Grad School Diversity is the Next Goal

Rick Cherwitz
August 12, 2004

Recent national stories and editorials detail the impact of Texas' "top 10 percent" law on diversity in undergraduate education. Ignored is the question of how to diversify graduate school.

Yet without more persons of color pursuing advanced degrees, there will remain an insufficient supply of underrepresented minority faculty, perpetuating the lack of diversity across college campuses.

Richard CherwitzDespite the Supreme Court's 2003 rulings on affirmative action, the prospect for diversity in graduate education appears bleak. There is no equivalent in graduate education to the top ten percent law. The applicant pool in arts and sciences is characterized by a paltry number of underrepresented minorities. In 2003 only 6.3 percent of the 18,000-plus applicants to the University of Texas at Austin's (UT) graduate school were Hispanic, African American, or Native American--a statistic comparable to that at other institutions. Never in the past ten years has this percentage risen to double digits.

Elite graduate schools wage war with each other to redistribute an already undersized minority applicant population, declaring victory when statistically insignificant gains are made. The Supreme Court did not arm us with the ammunition needed to address the real cause of inadequate diversity.

TASK BRIEF
Continue the opinion piece on diversity in graduate school from where it stops. The items have nothing to do with the text on graduate school diversity.

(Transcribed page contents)
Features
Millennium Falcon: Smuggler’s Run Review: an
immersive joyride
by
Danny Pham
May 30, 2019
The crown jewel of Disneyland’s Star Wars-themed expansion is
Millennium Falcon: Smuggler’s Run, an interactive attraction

==

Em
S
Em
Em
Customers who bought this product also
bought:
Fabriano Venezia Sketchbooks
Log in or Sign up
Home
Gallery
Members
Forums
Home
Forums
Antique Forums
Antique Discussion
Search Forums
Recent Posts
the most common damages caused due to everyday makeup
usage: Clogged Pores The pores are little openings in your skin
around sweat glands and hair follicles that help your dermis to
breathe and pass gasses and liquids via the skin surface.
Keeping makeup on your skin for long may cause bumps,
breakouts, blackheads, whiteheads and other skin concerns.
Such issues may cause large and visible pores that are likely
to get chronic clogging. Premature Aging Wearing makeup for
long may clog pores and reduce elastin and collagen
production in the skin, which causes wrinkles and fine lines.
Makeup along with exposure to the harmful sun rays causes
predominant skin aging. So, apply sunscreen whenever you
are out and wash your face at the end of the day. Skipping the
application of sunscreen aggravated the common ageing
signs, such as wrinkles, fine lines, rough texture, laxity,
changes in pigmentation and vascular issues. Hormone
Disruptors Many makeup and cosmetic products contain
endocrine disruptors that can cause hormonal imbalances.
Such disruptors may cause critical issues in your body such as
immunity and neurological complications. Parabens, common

ANSWER AREA
Many talented minority undergraduates admit not giving serious thought to pursuing graduate degrees in traditional academic fields, preferring instead to enter law, medicine or business. Not just money and prestige, but also awareness of these enterprises' impact on society and the career possibilities attract students to medicine, law and business.

By contrast, graduate education in traditional academic fields is erroneously perceived as esoteric, not engaging a wider community. Except for future professors, some ask, why earn an advanced degree? Additionally, graduate education is shrouded in mystique, operating under a Darwinian assumption that only the best survive.

Graduate education needn't be this way. A new vision of graduate education at UT--Intellectual Entrepreneurship (IE)--challenges students to be more than the sum of their degree-earned parts, to be" citizen-scholars." IE asks students to consider what matters most to them; it allows passion and personal commitments to shape students' intellectual development, thus unleashing the enormous power of the arts and sciences in society.

What does IE have to do with increasing diversity? Attracting minority applicants necessitates more than targeting populations. Implementing changes that benefit all may have the unintended--but important--consequence of helping minorities.

Minority students report that, by exploring "how" to succeed, IE demystifies graduate school, helping students learn the unspoken rules of the game. IE also provides one of the few opportunities to contemplate how to utilize their intellectual capital to give back to the community as well as their academic disciplines--something informing the career decisions of many minorities and first-generation students. IE empowers students to leverage knowledge for social good.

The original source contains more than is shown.